— Что такое Девятое мая?
— День победы во Второй мировой войне. Ты не знаешь, папа? Я на тебя удивляюсь.
— Почему я должен знать? А ты откуда знаешь?
— Каждый Йофе должен знать. На той войне у нас погибли двое дядей, оба полковники. Ой, с ума сойти, сколько анемонов… Смотри, эти синие какие высокие.
Анемон, который в это время уже отцветает и встречается все реже, я люблю особенно — за смелость, за красное бесстрашие его сердца. Еще царит зима с ее холодом и грязью, а он уже зацветает, выпрастывается что есть сил из мерзлой земли, возвращает мир к жизни и даже готов чистосердечно [с трогательной откровенностью] выдать свой возраст — растущим ото дня ко дню расстоянием между лепестками венчика и листьями чашечки. Когда они отцветают, я иду собирать их семена. Бархатно-красные венчики уже завяли и повисли. Набухшие завязи лопнули. Семена, закутанные в мягкие ватные волокна, раскрылись и ждут милости ветра. Я собираю их, смешиваю с влажным песком и высеиваю в моем цветнике, а когда мне попадается покупатель или покупательница, которым я симпатизирую, устраиваю им сюрприз: прячу эти семена в дальних уголках их сада, не доступных поливке.
— Что это такое? — спрашиваю я через год-другой, делая удивленный вид.
— Понятия не имеем, просто вдруг расцвели, — отвечают они, обрадованные неожиданной милостью, которую им даровала природа. — Правда, красивые?
— Только не слишком поливайте летом, — советую я, — чтобы не сгнили клубни.

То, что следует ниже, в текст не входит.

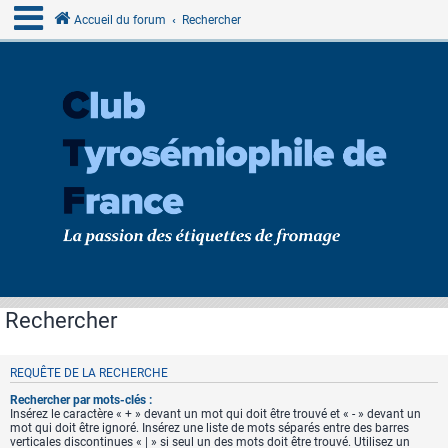
Accueil du forum
Rechercher
Rechercher
REQUÊTE DE LA RECHERCHE
Rechercher par mots-clés :
Insérez le caractère « + » devant un mot qui doit être trouvé et « - » devant un
mot qui doit être ignoré. Insérez une liste de mots séparés entre des barres
verticales discontinues « | » si seul un des mots doit être trouvé. Utilisez un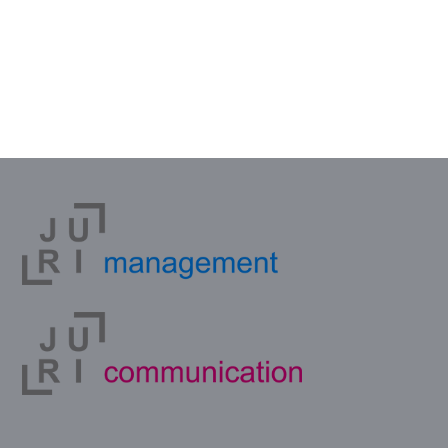
Vous souhaitez des infos sur nos
formations Communication ?
Contactez-nous !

От огромных россыпей нарциссов, которые покрывали Долину «в те времена», теперь осталось лишь несколько полянок. Могучие трактора волокут за собой сегодня большие плуги, лемеха которых уходят в землю намного глубже, чем у прежних маленьких, слабеньких бисоков[52]. Проходя борозду, такой лемех выворачивает наружу все луковицы, и многие из них погибают от опрыскивания. Остальное попадает в пасти экскаваторов. Каждый раз, когда я вижу землемеров, втыкающих в землю свои колья или щиты с надписями «Здесь строит такая-то фирма», я выхожу на спасательные операции. Как вороны, что идут следом за плугом, выклевывая дождевых червей и улиток, так я иду за этими экскаваторами, а еще лучше — за день, за два перед ними. Иду, смотрю, наклоняюсь, высвобождаю луковицы гладиолусов, клубни цикламенов, анемонов, асфоделей и лютиков, собираю и закапываю их у себя. Когда расцветут, может быть, напомнят обо мне детям.

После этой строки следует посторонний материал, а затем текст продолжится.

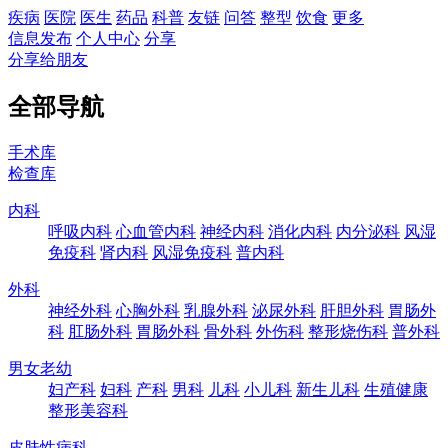
疾病
医院
医生
药品
科普
友链
问答
整型
饮食
更多
信息发布
个人中心
分享
分享给朋友
全部导航
手术库
检查库
内科
呼吸内科
心血管内科
神经内科
消化内科
内分泌科
风湿
免疫科
肾内科
风湿免疫科
普内科
外科
神经外科
心胸外科
乳腺外科
泌尿外科
肝胆外科
胃肠外
科
肛肠外科
胃肠外科
骨外科
外伤科
整形烧伤科
普外科
男女老幼
妇产科
妇科
产科
男科
儿科
小儿科
新生儿科
生殖健康
整形美容科
皮肤性病科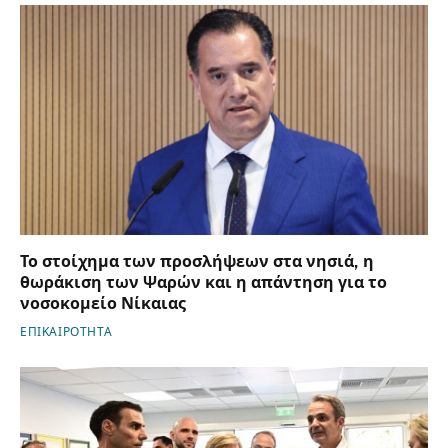
Το στοίχημα των προσλήψεων στα νησιά, η
θωράκιση των Ψαρών και η απάντηση για το
νοσοκομείο Νίκαιας
ΕΠΙΚΑΙΡΟΤΗΤΑ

— Видишь все эти цветы? — скажет дочка моей Айелет своему «кавалеру», который тоже еще не родился. — Это мой дед принес их с полей.
А для нарциссов я прошу у Жениха одолжить мне свой «пауэр-вагон» и, если он мрачнеет, говорю:
— Если ты мне не доверяешь, вылазь из своей ямы и отвези меня сам.

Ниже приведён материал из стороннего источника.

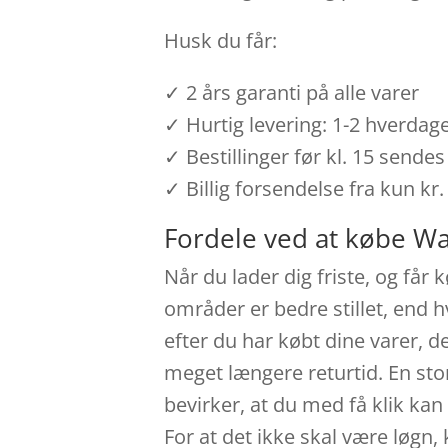
Husk du får:
✓ 2 års garanti på alle varer
✓ Hurtig levering: 1-2 hverdag
✓ Bestillinger før kl. 15 send
✓ Billig forsendelse fra kun kr.
Fordele ved at købe W
Når du lader dig friste, og får
områder er bedre stillet, end h
efter du har købt dine varer, 
meget længere returtid. En stor
bevirker, at du med få klik ka
For at det ikke skal være løgn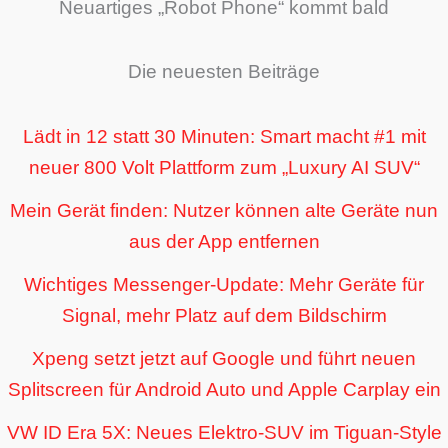
Neuartiges „Robot Phone“ kommt bald
Die neuesten Beiträge
Lädt in 12 statt 30 Minuten: Smart macht #1 mit
neuer 800 Volt Plattform zum „Luxury AI SUV“
Mein Gerät finden: Nutzer können alte Geräte nun
aus der App entfernen
Wichtiges Messenger-Update: Mehr Geräte für
Signal, mehr Platz auf dem Bildschirm
Xpeng setzt jetzt auf Google und führt neuen
Splitscreen für Android Auto und Apple Carplay ein
VW ID Era 5X: Neues Elektro-SUV im Tiguan-Style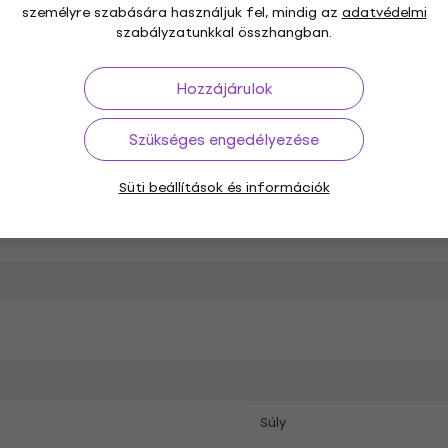
személyre szabására használjuk fel, mindig az
adatvédelmi
mm
Minimális magasság
szabályzatunkkal összhangban.
Hozzájárulok
Szükséges engedélyezése
Süti beállítások és információk
g
Szín
Súly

В назначенный час он запирает вход в свое подземное царство и, не полагаясь на меня, приносит еще вилы, лопату и мотыгу.
— Ну, что слышно, Арон? — спрашиваю я.
— Слышно. Что уже может быть слышно?
Ночью, когда я сплю возле своей читающей жены или не сплю возле своей рассказывающей тетки [не сплю возле дремлющей жены или сплю возле грезящей тетки], я слышу как он копает там, внизу. Иногда это настоящий шум — глухие удары кирки или злобное жужжанье землеройной машины, этакой металлической медведки его собственного изобретения: маленький сильный уродец с электрическим мотором, фиксированными передаточными числами и зубчатыми колесами, которые венчают стальную головку. А иногда это шум, который слышит только моя фонтанелла, порой — в сопровождении картинки.
— Сколько часов в день ты копаешь?
— Сколько нужно.
Под землей время не чувствуется. Тут всегда та же прохлада, и та же темнота, и та же тишина: ни птичьего голоса, ни будничных звуков, ни красок восхода, ни запаха цветов. Здесь вечные сумерки — ни тебе полуденного солнца, ни вечернего ветра. Так оно всегда тут, в этом прохладном чреве [в его Ноевом ковчеге] [в его «Наутилусе», который никогда никуда не отплывет] [здесь, в могиле, где ему никогда не поставят табличку или памятник].